Gretchen makes this mistake. “And you know she cheats on Aaron? Yes, every Thursday he thinks she’s doing SAT prep but really she’s hooking up with Shane Oman in the projection room above the auditorium! I never told anybody that because I am *such* a good friend!” Obviously (I hope), you would never tell an interviewer something like that. However, it happens on a small scale all the time. Interviewer says, “Who is the most difficult boss you’ve ever had?” or “I’ve heard XYZ can be very unpleasant to work for, did you find that?” Never, ever give in and badmouth someone you’ve worked for, even if it feels like that’s what the interviewer wants to hear. Always go with something tactical along the lines of, “I’ve learned so much from everyone I’ve worked for, and in fact I think I’ve benefitted from experiencing different management styles.”
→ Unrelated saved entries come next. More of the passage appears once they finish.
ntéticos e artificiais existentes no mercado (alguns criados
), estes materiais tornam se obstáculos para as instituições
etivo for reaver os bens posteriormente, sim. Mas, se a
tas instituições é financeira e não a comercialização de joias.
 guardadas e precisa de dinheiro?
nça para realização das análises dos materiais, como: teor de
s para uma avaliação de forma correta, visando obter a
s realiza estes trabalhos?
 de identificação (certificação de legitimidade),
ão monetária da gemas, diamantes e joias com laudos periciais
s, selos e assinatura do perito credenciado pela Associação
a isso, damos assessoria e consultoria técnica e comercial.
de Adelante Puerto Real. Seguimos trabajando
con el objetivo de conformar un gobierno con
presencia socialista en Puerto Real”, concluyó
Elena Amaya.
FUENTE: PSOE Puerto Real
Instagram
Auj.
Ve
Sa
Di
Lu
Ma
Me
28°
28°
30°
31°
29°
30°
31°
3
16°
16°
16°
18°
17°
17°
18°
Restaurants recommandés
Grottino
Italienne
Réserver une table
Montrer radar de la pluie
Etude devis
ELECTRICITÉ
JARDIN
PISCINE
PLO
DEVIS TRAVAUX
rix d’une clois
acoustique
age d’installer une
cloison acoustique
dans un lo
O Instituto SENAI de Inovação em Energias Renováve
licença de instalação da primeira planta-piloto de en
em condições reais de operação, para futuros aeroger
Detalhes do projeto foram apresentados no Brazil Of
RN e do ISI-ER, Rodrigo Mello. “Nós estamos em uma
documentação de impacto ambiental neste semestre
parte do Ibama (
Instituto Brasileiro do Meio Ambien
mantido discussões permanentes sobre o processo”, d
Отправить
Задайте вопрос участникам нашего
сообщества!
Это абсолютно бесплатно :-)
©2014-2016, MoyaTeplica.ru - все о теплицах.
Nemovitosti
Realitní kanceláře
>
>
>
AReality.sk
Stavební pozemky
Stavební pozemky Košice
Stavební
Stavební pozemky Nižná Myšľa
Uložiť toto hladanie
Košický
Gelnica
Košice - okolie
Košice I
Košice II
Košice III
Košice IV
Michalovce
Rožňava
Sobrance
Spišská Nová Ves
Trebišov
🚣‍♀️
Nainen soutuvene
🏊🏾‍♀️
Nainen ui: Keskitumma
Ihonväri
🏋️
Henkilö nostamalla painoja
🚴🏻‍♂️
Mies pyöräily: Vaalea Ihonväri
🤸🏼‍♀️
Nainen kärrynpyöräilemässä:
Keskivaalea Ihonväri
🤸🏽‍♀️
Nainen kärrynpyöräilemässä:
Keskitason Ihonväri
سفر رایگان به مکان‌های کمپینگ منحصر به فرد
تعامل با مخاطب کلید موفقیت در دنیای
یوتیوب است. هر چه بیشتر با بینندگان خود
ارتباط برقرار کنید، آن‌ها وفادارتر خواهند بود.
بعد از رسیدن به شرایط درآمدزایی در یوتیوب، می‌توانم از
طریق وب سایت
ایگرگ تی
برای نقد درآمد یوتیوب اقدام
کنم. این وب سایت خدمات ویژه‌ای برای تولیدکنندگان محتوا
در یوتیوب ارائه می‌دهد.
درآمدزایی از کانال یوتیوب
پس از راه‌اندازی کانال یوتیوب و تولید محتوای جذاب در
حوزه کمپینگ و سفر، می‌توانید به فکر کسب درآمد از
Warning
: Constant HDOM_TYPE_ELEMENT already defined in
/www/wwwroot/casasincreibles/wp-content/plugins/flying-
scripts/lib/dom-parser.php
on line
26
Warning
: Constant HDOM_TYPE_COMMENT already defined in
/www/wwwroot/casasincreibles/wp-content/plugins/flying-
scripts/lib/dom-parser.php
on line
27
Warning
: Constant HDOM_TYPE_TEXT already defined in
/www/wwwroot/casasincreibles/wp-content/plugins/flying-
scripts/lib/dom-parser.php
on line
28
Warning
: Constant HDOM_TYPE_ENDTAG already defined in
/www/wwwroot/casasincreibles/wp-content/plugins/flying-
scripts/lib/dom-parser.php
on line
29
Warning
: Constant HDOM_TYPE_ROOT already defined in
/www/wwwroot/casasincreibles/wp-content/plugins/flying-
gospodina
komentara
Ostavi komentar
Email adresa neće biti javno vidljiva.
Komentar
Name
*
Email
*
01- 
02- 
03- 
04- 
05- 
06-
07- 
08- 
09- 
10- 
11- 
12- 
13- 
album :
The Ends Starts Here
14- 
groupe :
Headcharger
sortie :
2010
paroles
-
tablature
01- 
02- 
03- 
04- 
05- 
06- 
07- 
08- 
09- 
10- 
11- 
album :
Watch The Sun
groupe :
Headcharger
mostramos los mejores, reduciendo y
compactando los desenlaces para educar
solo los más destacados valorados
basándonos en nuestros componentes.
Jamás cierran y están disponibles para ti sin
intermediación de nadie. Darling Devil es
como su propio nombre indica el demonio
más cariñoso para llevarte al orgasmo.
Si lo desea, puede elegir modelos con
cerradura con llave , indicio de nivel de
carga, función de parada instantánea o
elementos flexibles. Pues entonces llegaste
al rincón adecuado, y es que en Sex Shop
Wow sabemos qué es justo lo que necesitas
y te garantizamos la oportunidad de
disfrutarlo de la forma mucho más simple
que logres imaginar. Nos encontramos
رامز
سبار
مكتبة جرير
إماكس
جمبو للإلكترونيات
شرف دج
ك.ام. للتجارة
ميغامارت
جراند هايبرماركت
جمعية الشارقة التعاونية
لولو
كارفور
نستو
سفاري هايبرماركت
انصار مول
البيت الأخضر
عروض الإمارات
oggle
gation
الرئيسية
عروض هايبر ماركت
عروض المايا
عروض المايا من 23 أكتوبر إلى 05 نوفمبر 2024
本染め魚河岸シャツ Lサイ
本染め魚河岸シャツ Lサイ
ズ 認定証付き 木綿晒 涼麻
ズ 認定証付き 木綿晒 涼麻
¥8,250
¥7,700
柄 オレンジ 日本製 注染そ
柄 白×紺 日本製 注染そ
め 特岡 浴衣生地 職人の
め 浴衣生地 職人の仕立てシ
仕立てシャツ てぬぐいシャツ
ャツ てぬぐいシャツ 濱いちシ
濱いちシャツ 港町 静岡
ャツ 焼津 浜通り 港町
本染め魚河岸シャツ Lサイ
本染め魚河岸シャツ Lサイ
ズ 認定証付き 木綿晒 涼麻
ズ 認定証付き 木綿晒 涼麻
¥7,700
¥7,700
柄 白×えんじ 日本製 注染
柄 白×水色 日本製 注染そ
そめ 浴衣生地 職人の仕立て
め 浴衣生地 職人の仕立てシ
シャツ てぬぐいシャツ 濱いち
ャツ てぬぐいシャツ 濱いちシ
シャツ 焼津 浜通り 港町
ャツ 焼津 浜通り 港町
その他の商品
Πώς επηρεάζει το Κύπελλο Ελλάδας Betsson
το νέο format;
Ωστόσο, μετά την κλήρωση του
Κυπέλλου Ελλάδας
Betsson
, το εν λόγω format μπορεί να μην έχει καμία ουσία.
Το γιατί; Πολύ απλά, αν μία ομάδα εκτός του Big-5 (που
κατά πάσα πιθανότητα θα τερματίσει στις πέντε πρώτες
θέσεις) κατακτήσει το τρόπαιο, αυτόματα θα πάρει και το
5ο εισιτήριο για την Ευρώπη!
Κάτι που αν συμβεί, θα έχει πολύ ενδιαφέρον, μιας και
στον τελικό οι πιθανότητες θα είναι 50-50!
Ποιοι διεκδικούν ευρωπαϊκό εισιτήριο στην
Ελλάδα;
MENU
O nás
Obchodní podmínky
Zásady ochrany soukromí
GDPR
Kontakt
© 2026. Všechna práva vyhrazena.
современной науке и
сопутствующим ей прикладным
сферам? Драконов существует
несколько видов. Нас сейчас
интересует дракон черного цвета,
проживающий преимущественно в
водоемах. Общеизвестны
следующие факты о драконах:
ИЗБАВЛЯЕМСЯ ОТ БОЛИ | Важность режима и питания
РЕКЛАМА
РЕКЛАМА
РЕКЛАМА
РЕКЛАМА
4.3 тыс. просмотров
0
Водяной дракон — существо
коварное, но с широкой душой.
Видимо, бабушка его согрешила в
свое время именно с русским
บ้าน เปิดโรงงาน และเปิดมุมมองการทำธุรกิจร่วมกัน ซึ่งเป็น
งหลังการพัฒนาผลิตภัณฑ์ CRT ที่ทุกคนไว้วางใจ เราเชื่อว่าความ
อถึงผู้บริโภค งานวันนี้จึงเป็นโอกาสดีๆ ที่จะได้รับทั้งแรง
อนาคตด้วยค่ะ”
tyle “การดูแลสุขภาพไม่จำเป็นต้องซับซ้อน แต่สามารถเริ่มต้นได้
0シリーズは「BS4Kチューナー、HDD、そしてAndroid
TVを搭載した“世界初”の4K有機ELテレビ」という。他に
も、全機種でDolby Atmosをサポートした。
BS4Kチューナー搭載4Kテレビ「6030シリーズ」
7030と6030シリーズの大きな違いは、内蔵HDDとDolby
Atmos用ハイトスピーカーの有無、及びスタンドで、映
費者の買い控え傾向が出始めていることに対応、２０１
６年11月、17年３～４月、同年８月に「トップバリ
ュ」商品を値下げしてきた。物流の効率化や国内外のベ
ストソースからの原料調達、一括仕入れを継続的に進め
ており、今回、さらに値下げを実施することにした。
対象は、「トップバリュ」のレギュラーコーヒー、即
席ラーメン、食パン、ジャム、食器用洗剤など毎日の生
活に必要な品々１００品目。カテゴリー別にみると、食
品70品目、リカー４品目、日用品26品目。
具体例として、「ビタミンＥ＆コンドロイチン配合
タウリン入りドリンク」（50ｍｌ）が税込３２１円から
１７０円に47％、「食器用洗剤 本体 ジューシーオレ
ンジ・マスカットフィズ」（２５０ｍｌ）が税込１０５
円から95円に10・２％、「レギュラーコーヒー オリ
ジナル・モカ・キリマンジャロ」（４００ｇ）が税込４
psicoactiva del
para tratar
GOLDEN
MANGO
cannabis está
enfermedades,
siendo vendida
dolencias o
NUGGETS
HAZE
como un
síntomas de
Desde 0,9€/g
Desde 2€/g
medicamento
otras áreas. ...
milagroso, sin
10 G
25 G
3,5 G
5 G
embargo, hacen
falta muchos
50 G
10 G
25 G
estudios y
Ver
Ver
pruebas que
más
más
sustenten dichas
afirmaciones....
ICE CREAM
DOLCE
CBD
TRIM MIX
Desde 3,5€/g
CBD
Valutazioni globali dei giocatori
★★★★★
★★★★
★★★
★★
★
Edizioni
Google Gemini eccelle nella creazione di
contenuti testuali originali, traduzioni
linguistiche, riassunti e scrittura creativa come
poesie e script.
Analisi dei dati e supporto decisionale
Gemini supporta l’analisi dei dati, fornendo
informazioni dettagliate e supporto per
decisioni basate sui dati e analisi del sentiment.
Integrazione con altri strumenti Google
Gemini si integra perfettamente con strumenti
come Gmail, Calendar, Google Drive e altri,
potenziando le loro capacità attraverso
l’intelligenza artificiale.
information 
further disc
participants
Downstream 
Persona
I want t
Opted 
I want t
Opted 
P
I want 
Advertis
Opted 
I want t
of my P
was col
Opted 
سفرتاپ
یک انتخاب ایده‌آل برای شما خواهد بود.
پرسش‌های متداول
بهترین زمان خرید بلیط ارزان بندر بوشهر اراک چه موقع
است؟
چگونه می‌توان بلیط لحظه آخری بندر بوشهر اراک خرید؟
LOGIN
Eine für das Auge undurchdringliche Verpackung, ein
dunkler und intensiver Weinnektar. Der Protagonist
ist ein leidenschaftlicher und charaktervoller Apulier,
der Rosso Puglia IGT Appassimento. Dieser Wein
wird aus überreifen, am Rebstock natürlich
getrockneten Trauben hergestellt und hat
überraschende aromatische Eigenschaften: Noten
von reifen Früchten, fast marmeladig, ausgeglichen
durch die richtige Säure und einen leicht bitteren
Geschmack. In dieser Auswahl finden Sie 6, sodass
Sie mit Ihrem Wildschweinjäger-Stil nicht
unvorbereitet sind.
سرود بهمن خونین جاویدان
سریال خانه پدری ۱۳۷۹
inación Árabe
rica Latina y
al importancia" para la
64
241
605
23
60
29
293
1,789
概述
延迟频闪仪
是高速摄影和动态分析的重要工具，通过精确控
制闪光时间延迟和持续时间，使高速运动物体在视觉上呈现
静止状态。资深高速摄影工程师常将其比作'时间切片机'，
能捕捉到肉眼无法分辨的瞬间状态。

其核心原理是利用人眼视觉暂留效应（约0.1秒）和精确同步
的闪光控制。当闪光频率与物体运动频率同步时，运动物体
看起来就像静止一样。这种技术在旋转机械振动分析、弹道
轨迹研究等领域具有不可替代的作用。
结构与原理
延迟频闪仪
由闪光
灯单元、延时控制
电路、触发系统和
6. But since people will gossip anyway, the office is not the place for over-sharing.
Oh poor sweet innocent Ms. Norbury. She just thought she was having a life advice moment with a student, and it fired back in her face. “How would I know, right? I’m divorced. I’m broke from getting divorced. The only guy that ever calls my house is Randy from Chase Visa. And you know why? Because I’m a pusher. I push people. I pushed my husband into law school. That was a bust. I pushed myself into working three jobs. And now I’m gonna push you because I know you’re smarter than this.” The office is not the place for sharing intimate details of your life, especially with your subordinates.

7. You become what you do.
Doing work you don’t believe in is a slippery slope. Cady still thinks that she’s just “pretending” to be plastic, but my girl Janice sets her straight: “Hey, buddy, you’re not pretending anymore. You’re plastic. Cold, shiny, hard plastic.” So, for example, if you start working for a company whose mission you don’t support, if you stumble down a career path you’re not really passionate about, it can be difficult to turn around. Not impossible, as Cady demonstrated, but certainly not easy. Even on a small scale, the daily choices you make (to spend the last half hour of work on Facebook or helping a coworker with a project?) become the kind of employee you are.

8. As women, we really are in this together.
Ladies, we’re still at the 77% mark—on average, we make 77% of what men do. Men still dominate the executive positions even in largely female-dominated industries (nonprofits, publishing, etc.). That is to say: we need to be lifting each other up, not tearing each other down. Ms. Norbury said, “You all have got to stop calling each other sl*ts and wh*res. It just makes it okay for guys to call you sl*ts and wh*res.” But this expands to all female-on-female badmouthing and gossip, especially in the workplace. Mean Girls taught us that we’ll achieve much more, individually and collectively, if we just support each other.

9. So celebrate each other’s accomplishments.
Nine for you, Tina Fey! You go, Tina Fey.